When you export a video file in Apple’s QuickTIme Player or iMovie, does the resulting file size leave you confused? Maybe you have had the same experience as read Rob Dlutek:
First, I took an MP4 file (90.4MB), trimmed it at the beginning and the end and exported to disk, lowering the resolution from 720p to 480p. The resulting file was 132.5MB! Then, I took the original file, trimmed it and saved it (Command-S) without making any adjustments to the size. The result: 88.8MB. That was close to what I expected, but the file was still way too big for using on the web.
Trimming a movie in QuickTime Player and saving it retains the trimmed video data, but marks the points to play. You can see this by playing the saved version in a non-Apple video player, like VLC, which ignores the trim marks.
Ostensibly, using Save As (hold down Option and select the File menu) allows you to save a “destructive” copy in which the trimmed portions are removed. (However, I can’t find a definitive answer in Apple’s documentation, from people’s online posts, or in testing.)
On my Mac, every movie file in any format I open only presents me with File > Save, which indicates the movie has been imported in some form. Even saving the file immediately and opening that resulting file still shows Save, so I cannot test passthrough trim changes. It’s hard to tell whether this is a bug or an unexplained “feature.” (Apple’s QuickTime documentation is scant.)
But the more significant issue here is what’s missing entirely: export options. Rob notes he exported his 720p file at 480p, and got a larger file in result. Rob then imported his file into iMovie, chose the lowest resolution of 540p, and got an estimate that the output file would be even bigger: 166.8MB! He asks, “Surely, there must be some catch I don’t know about…” This seems counterintuitive, but it comes from how video files are stored, played back, and export.
Video is almost universally compressed. In compression, algorithms scan regions of an image or both regions of frames and differences between frames in video to find patterns or approximations. If a large area of an image or frame is more or less the same blue, with a high level of compression, it becomes all blue and takes just a few bytes to store. The higher fidelity you want, the more tonal and motion variations are preserved, and the bigger the file.

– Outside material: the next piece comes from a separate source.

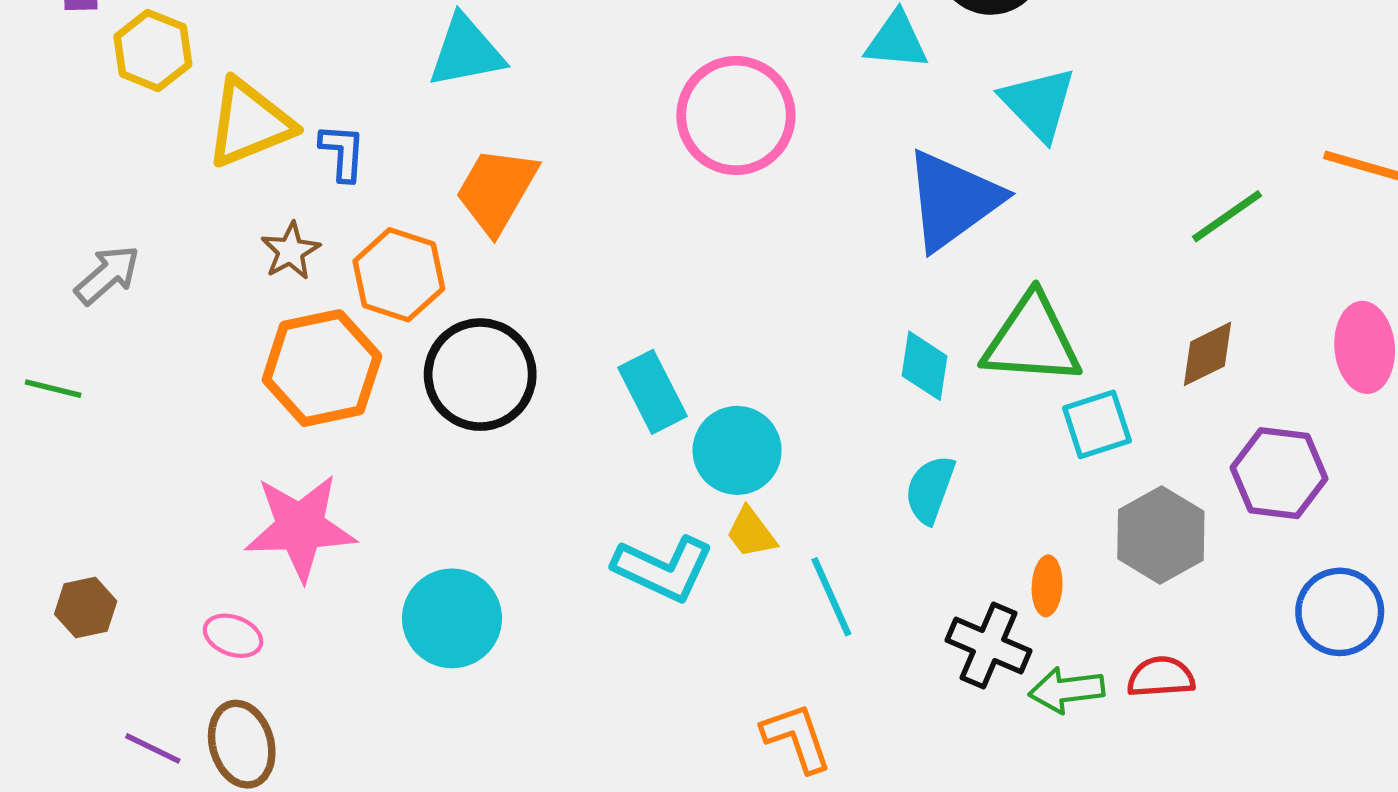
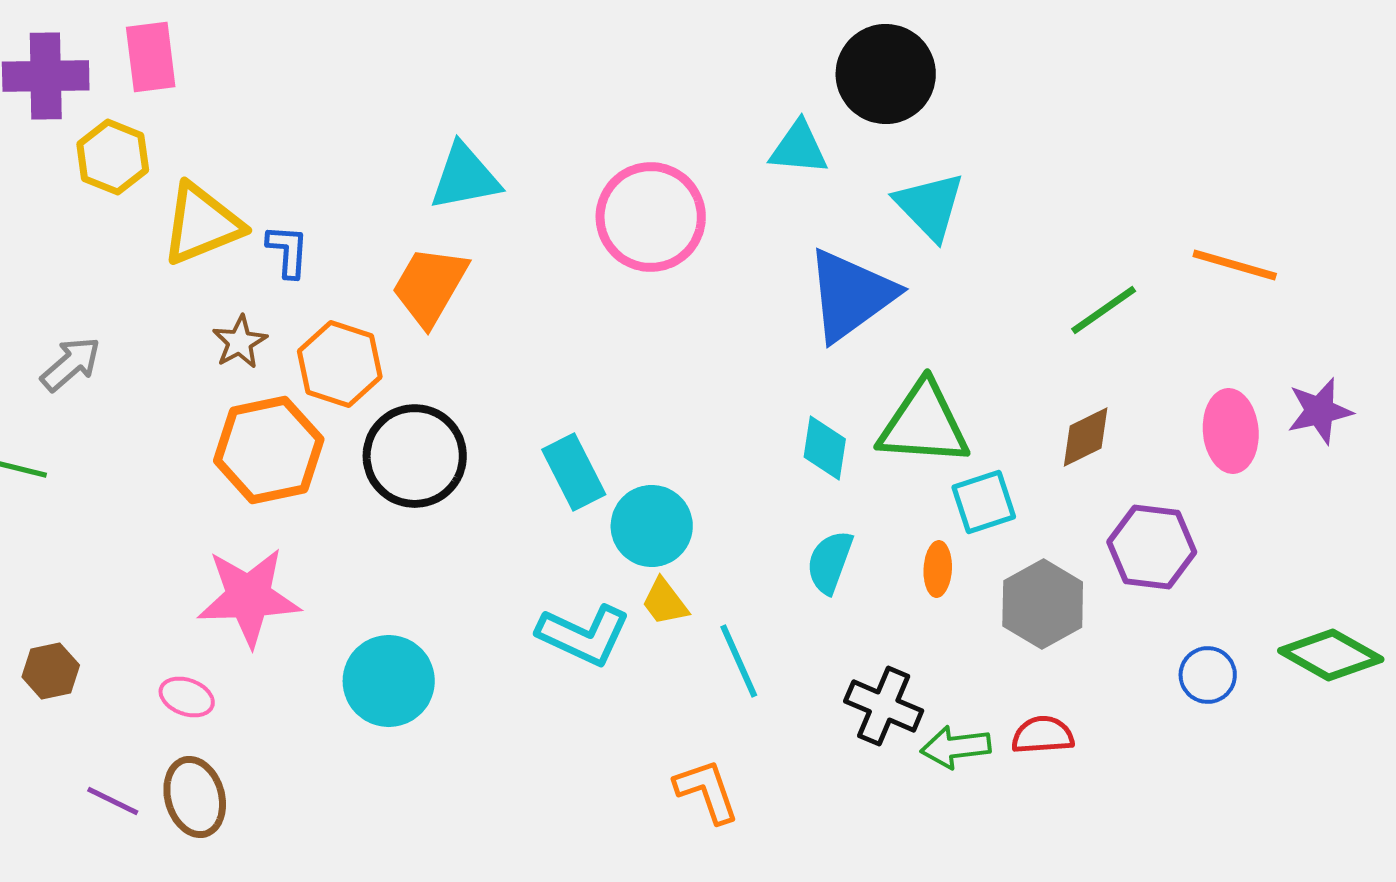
cyan triangle: (466, 52) -> (465, 177), moved
orange ellipse: (1047, 586) -> (938, 569), moved
blue circle: (1340, 612) -> (1208, 675), size x0.7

When QuickTime Player and other software plays back a video, it decodes the compression, and modern iOS and Mac (and other makers’) devices have built-in chips that handle that decompression for real-time playback, rather than handling it in software. But when you export a clip, the software has to decode it and then re-encode. That decoding restores the original frames as if they were uncompressed, and then then applies your new export options. (This is called transcoding if you’re converting from one format to another.)
The older versions of QuickTime, notably QuickTime 7 Pro, and older versions of iMovie let you dig into settings much further. This let you fiddle knobs to create a more optimal resolution and compression ratio for your purposes.

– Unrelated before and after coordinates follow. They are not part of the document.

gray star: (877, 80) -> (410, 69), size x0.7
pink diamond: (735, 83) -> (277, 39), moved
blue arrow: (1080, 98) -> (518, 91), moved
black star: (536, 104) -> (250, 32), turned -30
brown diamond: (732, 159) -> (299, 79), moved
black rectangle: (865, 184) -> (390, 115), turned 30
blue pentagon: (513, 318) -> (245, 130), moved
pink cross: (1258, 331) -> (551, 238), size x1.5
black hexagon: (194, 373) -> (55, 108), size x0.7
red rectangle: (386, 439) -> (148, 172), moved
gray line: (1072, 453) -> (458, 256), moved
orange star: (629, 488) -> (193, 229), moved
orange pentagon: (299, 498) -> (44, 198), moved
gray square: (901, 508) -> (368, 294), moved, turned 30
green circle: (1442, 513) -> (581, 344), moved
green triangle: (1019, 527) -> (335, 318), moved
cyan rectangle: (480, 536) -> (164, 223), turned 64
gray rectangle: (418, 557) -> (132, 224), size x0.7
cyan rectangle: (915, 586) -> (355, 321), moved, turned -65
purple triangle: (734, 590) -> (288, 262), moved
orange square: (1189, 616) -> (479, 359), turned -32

The newer version have very few options. QuickTime Player doesn’t let you control any variables: it just offers several prefab export sizes and destinations. iMovie is a little better, with a slider for compression level, but you can’t dig in the way you could.
Rob is getting bigger files because the movie he created was compressed either more efficiently or at a higher compression ratio than the settings used by both QuickTime Player and iMovie to export it.
If you want better options, you have to move up to professional tools, because the inexpensive and free options available for this kind of straightforward operation all seem to have been abandoned. One of the most recommended free tools was last updated in 2012.
There’s one exception. VLC, which is free and open source, has a couple of kinds of video transcoding, but requires a lot of mastery. Unlike Apple’s products, there are endless dials to fiddle.
I’d recommend using File > Convert & Stream as the most straightforward approach. I took a 230MB MP4 file and used the prefab profile “Video – H.264 + MP3 (MP4)” setting, and the output result looked identical to me on a 5K iMac and consumed only 100MB.
If those pop-up options don’t do the trick, there’s a Customize button next to the pop-up menu. You’ll need to devote a fair amount of study to how to adjust those levers to get optimum results. But once you’ve figured that out, you have a workflow.